- Task objective
The expected answer is all of the entries, written out exactly.

▽

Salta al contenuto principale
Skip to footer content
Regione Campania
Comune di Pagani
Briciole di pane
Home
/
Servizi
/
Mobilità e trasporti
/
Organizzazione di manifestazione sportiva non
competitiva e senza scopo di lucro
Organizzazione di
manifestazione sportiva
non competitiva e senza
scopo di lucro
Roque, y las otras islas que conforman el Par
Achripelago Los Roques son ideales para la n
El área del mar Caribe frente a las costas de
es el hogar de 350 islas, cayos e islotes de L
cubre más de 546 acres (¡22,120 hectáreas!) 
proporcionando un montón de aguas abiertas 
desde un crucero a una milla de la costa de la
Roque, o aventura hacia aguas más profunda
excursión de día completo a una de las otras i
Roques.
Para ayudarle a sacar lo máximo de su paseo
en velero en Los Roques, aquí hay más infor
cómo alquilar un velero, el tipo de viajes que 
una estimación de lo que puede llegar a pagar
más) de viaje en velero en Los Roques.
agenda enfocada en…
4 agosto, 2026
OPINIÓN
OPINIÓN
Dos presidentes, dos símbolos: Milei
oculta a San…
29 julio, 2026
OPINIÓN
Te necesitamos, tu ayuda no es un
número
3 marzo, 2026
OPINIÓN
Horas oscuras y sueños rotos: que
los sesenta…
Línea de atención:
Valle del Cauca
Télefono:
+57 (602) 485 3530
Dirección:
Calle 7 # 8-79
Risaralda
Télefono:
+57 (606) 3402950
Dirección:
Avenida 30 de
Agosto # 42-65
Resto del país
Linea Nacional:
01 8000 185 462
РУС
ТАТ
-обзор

△

- Task output
Salta al contenuto principale
Skip to footer content
Regione Campania
Comune di Pagani
Briciole di pane
Home
/
Servizi
/
Mobilità e trasporti
/
Organizzazione di manifestazione sportiva non
competitiva e senza scopo di lucro
Organizzazione di
manifestazione sportiva
non competitiva e senza
scopo di lucro
Roque, y las otras islas que conforman el Par
Achripelago Los Roques son ideales para la n
El área del mar Caribe frente a las costas de
es el hogar de 350 islas, cayos e islotes de L
cubre más de 546 acres (¡22,120 hectáreas!) 
proporcionando un montón de aguas abiertas 
desde un crucero a una milla de la costa de la
Roque, o aventura hacia aguas más profunda
excursión de día completo a una de las otras i
Roques.
Para ayudarle a sacar lo máximo de su paseo
en velero en Los Roques, aquí hay más infor
cómo alquilar un velero, el tipo de viajes que 
una estimación de lo que puede llegar a pagar
más) de viaje en velero en Los Roques.
agenda enfocada en…
4 agosto, 2026
OPINIÓN
OPINIÓN
Dos presidentes, dos símbolos: Milei
oculta a San…
29 julio, 2026
OPINIÓN
Te necesitamos, tu ayuda no es un
número
3 marzo, 2026
OPINIÓN
Horas oscuras y sueños rotos: que
los sesenta…
Línea de atención:
Valle del Cauca
Télefono:
+57 (602) 485 3530
Dirección:
Calle 7 # 8-79
Risaralda
Télefono:
+57 (606) 3402950
Dirección:
Avenida 30 de
Agosto # 42-65
Resto del país
Linea Nacional:
01 8000 185 462
РУС
ТАТ
-обзор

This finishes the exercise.